Les faits : C’est le 14/12/1990, à New York, que l’Assemblée générale de l’ONU avait voté une résolution qui légitimait le « droit d’ingérence humanitaire », autrement dit la possibilité pour des États de secourir des populations menacées par leurs propres gouvernants, avec l’accord des Nations Unies et au besoin par les armes. « Le temps de la souveraineté absolue et excessive est révolu », lançait avec emphase le Secrétaire Général de l’ONU, Boutros Boutros Ghali. 34 ans après, quelle est la situation sur terrain ? La notion de souveraineté s’est-elle réellement muée en plus de responsabilité ?
En Droit : Face à des situations de violations des droits humains dans des États qui revendiquent l’immunité contre toute intervention en se fondant sur des principes de souveraineté nationale, quelle devrait être la réponse de la communauté internationale ? Cette question, qui a été au cœur du débat pendant la majeure partie des années 1990, n’a pas disparu. Et dans la pratique, elle continue de nous hanter au regard des situations de conflit en RDC et ailleurs où des millions de personnes sont mortes ou ont été déplacées. La quête de protéger les citoyens contre la violence de masse et le génocide a dynamisé le débat sur la souveraineté des États et ses responsabilités.
Ainsi, lorsqu’un pays ne parvient pas à assurer la sécurité de sa population, la communauté internationale se demande quand et comment intervenir. Comme le préconise la Responsabilité de protéger [R2P], on entend de plus en plus souvent parler d’une souveraineté responsable et d’une intervention lorsque des vies sont en jeu. Les nations ont approuvé le concept de base de la « R2P » lors du Sommet mondial de l’ONU en 2005. Mais la réalité sur le terrain en Afrique, qui fournit certains des arguments les plus convaincants en faveur de l’action, montre que la tendance à l’intervention – en particulier militaire – pour des motifs humanitaires et autres n’est pas accueillie favorablement par tous. Le caractère ad hoc et parfois apparemment arbitraire des interventions qui ont eu lieu dans le passé est source d’inquiétude, et les enjeux du débat sur l’intervention sont donc extrêmement élevés, en particulier pour l’Afrique. Ainsi, le concept de R2P peine à se concrétiser.
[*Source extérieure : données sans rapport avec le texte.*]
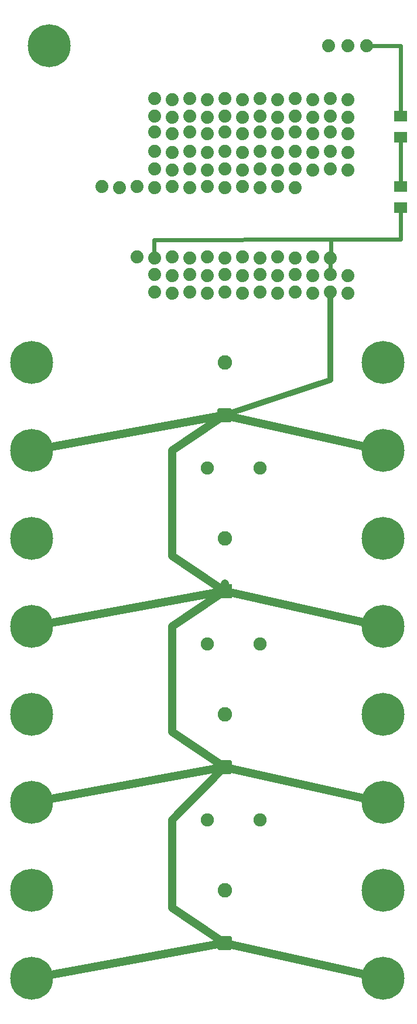
<source format=gtl>
G04 MADE WITH FRITZING*
G04 WWW.FRITZING.ORG*
G04 DOUBLE SIDED*
G04 HOLES PLATED*
G04 CONTOUR ON CENTER OF CONTOUR VECTOR*
%ASAXBY*%
%FSLAX23Y23*%
%MOIN*%
%OFA0B0*%
%SFA1.0B1.0*%
%ADD10C,0.074000*%
%ADD11C,0.075000*%
%ADD12C,0.082000*%
%ADD13C,0.244000*%
%ADD14R,0.074803X0.062992*%
%ADD15R,0.082000X0.082000*%
%ADD16C,0.024000*%
%ADD17C,0.032000*%
%ADD18C,0.048000*%
%ADD19C,0.020000*%
%LNCOPPER1*%
G90*
G70*
G54D10*
X2073Y4278D03*
X1973Y4286D03*
X1873Y4278D03*
X1773Y4286D03*
X1673Y4278D03*
X1573Y4286D03*
X1473Y4278D03*
X1373Y4286D03*
X1273Y4278D03*
X1173Y4286D03*
X1073Y4278D03*
X973Y4286D03*
X2073Y4278D03*
X1973Y4286D03*
X1873Y4278D03*
X1773Y4286D03*
X1673Y4278D03*
X1573Y4286D03*
X1473Y4278D03*
X1373Y4286D03*
X1273Y4278D03*
X1173Y4286D03*
X1073Y4278D03*
X973Y4286D03*
X2073Y5278D03*
X1973Y5286D03*
X1873Y5278D03*
X1773Y5286D03*
X1673Y5278D03*
X1573Y5286D03*
X1473Y5278D03*
X1373Y5286D03*
X1273Y5278D03*
X1173Y5286D03*
X1073Y5278D03*
X973Y5286D03*
X2073Y5278D03*
X1973Y5286D03*
X1873Y5278D03*
X1773Y5286D03*
X1673Y5278D03*
X1573Y5286D03*
X1473Y5278D03*
X1373Y5286D03*
X1273Y5278D03*
X1173Y5286D03*
X1073Y5278D03*
X973Y5286D03*
X973Y5194D03*
X1073Y5186D03*
X1173Y5194D03*
X1273Y5186D03*
X1373Y5194D03*
X1473Y5186D03*
X1573Y5194D03*
X1673Y5186D03*
X1773Y5194D03*
X1873Y5186D03*
X1973Y5194D03*
X2073Y5186D03*
X973Y5194D03*
X1073Y5186D03*
X1173Y5194D03*
X1273Y5186D03*
X1373Y5194D03*
X1473Y5186D03*
X1573Y5194D03*
X1673Y5186D03*
X1773Y5194D03*
X1873Y5186D03*
X1973Y5194D03*
X2073Y5186D03*
X2073Y5378D03*
X1973Y5386D03*
X1873Y5378D03*
X1773Y5386D03*
X1673Y5378D03*
X1573Y5386D03*
X1473Y5378D03*
X1373Y5386D03*
X1273Y5378D03*
X1173Y5386D03*
X1073Y5378D03*
X973Y5386D03*
X2073Y5378D03*
X1973Y5386D03*
X1873Y5378D03*
X1773Y5386D03*
X1673Y5378D03*
X1573Y5386D03*
X1473Y5378D03*
X1373Y5386D03*
X1273Y5378D03*
X1173Y5386D03*
X1073Y5378D03*
X973Y5386D03*
X2073Y5078D03*
X1973Y5086D03*
X1873Y5078D03*
X1773Y5086D03*
X1673Y5078D03*
X1573Y5086D03*
X1473Y5078D03*
X1373Y5086D03*
X1273Y5078D03*
X1173Y5086D03*
X1073Y5078D03*
X973Y5086D03*
X2073Y5078D03*
X1973Y5086D03*
X1873Y5078D03*
X1773Y5086D03*
X1673Y5078D03*
X1573Y5086D03*
X1473Y5078D03*
X1373Y5086D03*
X1273Y5078D03*
X1173Y5086D03*
X1073Y5078D03*
X973Y5086D03*
X1973Y4478D03*
X1873Y4486D03*
X1773Y4478D03*
X1673Y4486D03*
X1573Y4478D03*
X1473Y4486D03*
X1373Y4478D03*
X1273Y4486D03*
X1173Y4478D03*
X1073Y4486D03*
X973Y4478D03*
X873Y4486D03*
X1973Y4478D03*
X1873Y4486D03*
X1773Y4478D03*
X1673Y4486D03*
X1573Y4478D03*
X1473Y4486D03*
X1373Y4478D03*
X1273Y4486D03*
X1173Y4478D03*
X1073Y4486D03*
X973Y4478D03*
X873Y4486D03*
X2073Y4978D03*
X1973Y4986D03*
X1873Y4978D03*
X1773Y4986D03*
X1673Y4978D03*
X1573Y4986D03*
X1473Y4978D03*
X1373Y4986D03*
X1273Y4978D03*
X1173Y4986D03*
X1073Y4978D03*
X973Y4986D03*
X2073Y4978D03*
X1973Y4986D03*
X1873Y4978D03*
X1773Y4986D03*
X1673Y4978D03*
X1573Y4986D03*
X1473Y4978D03*
X1373Y4986D03*
X1273Y4978D03*
X1173Y4986D03*
X1073Y4978D03*
X973Y4986D03*
X2073Y4378D03*
X1973Y4386D03*
X1873Y4378D03*
X1773Y4386D03*
X1673Y4378D03*
X1573Y4386D03*
X1473Y4378D03*
X1373Y4386D03*
X1273Y4378D03*
X1173Y4386D03*
X1073Y4378D03*
X973Y4386D03*
X2073Y4378D03*
X1973Y4386D03*
X1873Y4378D03*
X1773Y4386D03*
X1673Y4378D03*
X1573Y4386D03*
X1473Y4378D03*
X1373Y4386D03*
X1273Y4378D03*
X1173Y4386D03*
X1073Y4378D03*
X973Y4386D03*
X1773Y4878D03*
X1673Y4886D03*
X1573Y4878D03*
X1473Y4886D03*
X1373Y4878D03*
X1273Y4886D03*
X1173Y4878D03*
X1073Y4886D03*
X973Y4878D03*
X873Y4886D03*
X773Y4878D03*
X673Y4886D03*
X1773Y4878D03*
X1673Y4886D03*
X1573Y4878D03*
X1473Y4886D03*
X1373Y4878D03*
X1273Y4886D03*
X1173Y4878D03*
X1073Y4886D03*
X973Y4878D03*
X873Y4886D03*
X773Y4878D03*
X673Y4886D03*
X1966Y5686D03*
X2073Y5686D03*
X2180Y5686D03*
X1966Y5686D03*
X2073Y5686D03*
X2180Y5686D03*
G54D11*
X1573Y3286D03*
X1273Y3286D03*
X1273Y2286D03*
X1573Y2286D03*
X1273Y1286D03*
X1573Y1286D03*
G54D12*
X1373Y586D03*
X1373Y886D03*
G54D13*
X2273Y2386D03*
X2273Y2386D03*
X2273Y1886D03*
X2273Y1886D03*
X373Y5686D03*
X373Y5686D03*
X273Y3386D03*
X273Y3386D03*
X2273Y1386D03*
X2273Y1386D03*
X273Y886D03*
X273Y886D03*
X273Y2886D03*
X273Y2886D03*
X273Y2386D03*
X273Y2386D03*
X273Y3886D03*
X273Y3886D03*
X2273Y3386D03*
X2273Y3386D03*
X2273Y886D03*
X2273Y886D03*
X2273Y2886D03*
X2273Y2886D03*
X273Y1386D03*
X273Y1386D03*
X2273Y3886D03*
X2273Y3886D03*
X273Y1886D03*
X273Y1886D03*
X273Y386D03*
X273Y386D03*
X2273Y386D03*
X2273Y386D03*
G54D12*
X1373Y3586D03*
X1373Y3886D03*
X1373Y1586D03*
X1373Y1886D03*
X1373Y2586D03*
X1373Y2886D03*
G54D14*
X2373Y5164D03*
X2373Y5286D03*
X2373Y4764D03*
X2373Y4886D03*
G54D15*
X1373Y2586D03*
G54D16*
X970Y4583D02*
X1977Y4586D01*
D02*
X1977Y4586D02*
X1974Y4414D01*
D02*
X972Y4506D02*
X970Y4583D01*
G54D17*
D02*
X1973Y3786D02*
X1973Y3986D01*
D02*
X1973Y3986D02*
X1973Y4286D01*
D02*
X1409Y3598D02*
X1973Y3786D01*
G54D18*
D02*
X1415Y3576D02*
X2178Y3407D01*
D02*
X1331Y3578D02*
X369Y3403D01*
D02*
X1337Y2610D02*
X1073Y2786D01*
D02*
X1073Y3386D02*
X1337Y3562D01*
D02*
X1073Y2786D02*
X1073Y3386D01*
D02*
X369Y2403D02*
X1331Y2578D01*
D02*
X2178Y2407D02*
X1373Y2586D01*
D02*
X1373Y2586D02*
X1373Y2629D01*
D02*
X1073Y1786D02*
X1337Y1610D01*
D02*
X1073Y2386D02*
X1073Y1786D01*
D02*
X1337Y2562D02*
X1073Y2386D01*
D02*
X1415Y1576D02*
X2178Y1407D01*
D02*
X369Y1403D02*
X1331Y1578D01*
D02*
X1331Y578D02*
X369Y403D01*
D02*
X2178Y407D02*
X1415Y576D01*
D02*
X1073Y786D02*
X1073Y1286D01*
D02*
X1073Y1286D02*
X1342Y1555D01*
D02*
X1337Y610D02*
X1073Y786D01*
G54D16*
D02*
X2373Y4586D02*
X2373Y4738D01*
D02*
X2073Y4586D02*
X2373Y4586D01*
D02*
X1977Y4586D02*
X2073Y4586D01*
D02*
X2373Y4912D02*
X2373Y5138D01*
D02*
X2373Y5686D02*
X2373Y5312D01*
D02*
X2211Y5686D02*
X2373Y5686D01*
G54D19*
X1342Y617D02*
X1404Y617D01*
X1404Y555D01*
X1342Y555D01*
X1342Y617D01*
D02*
X1342Y3617D02*
X1404Y3617D01*
X1404Y3555D01*
X1342Y3555D01*
X1342Y3617D01*
D02*
X1342Y1617D02*
X1404Y1617D01*
X1404Y1555D01*
X1342Y1555D01*
X1342Y1617D01*
D02*
G04 End of Copper1*
M02*
</source>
Pourtant, la souveraineté ne peut être considérée uniquement comme une protection contre les interférences extérieures. Elle implique également des responsabilités autant que des droits et revêt en effet une triple signification : Tout d’abord que les autorités de l’État sont responsables de la protection de la sécurité et de la vie des citoyens et de la promotion de leur bien-être. Ensuite, les autorités nationales sont responsables devant les citoyens sur le plan interne et devant la communauté internationale. Enfin, les agents de l’État sont responsables de leurs actes, c’est-à-dire qu’ils doivent rendre compte de leurs actes et de leurs omissions. Dans cette optique, la souveraineté devient tout à la fois fondatrice, créatrice et justificatrice du pouvoir. Hélas, lorsqu’au nom de la souveraineté, certains dirigeants oppriment ou ne protègent leurs populations, la notion doit être revisitée.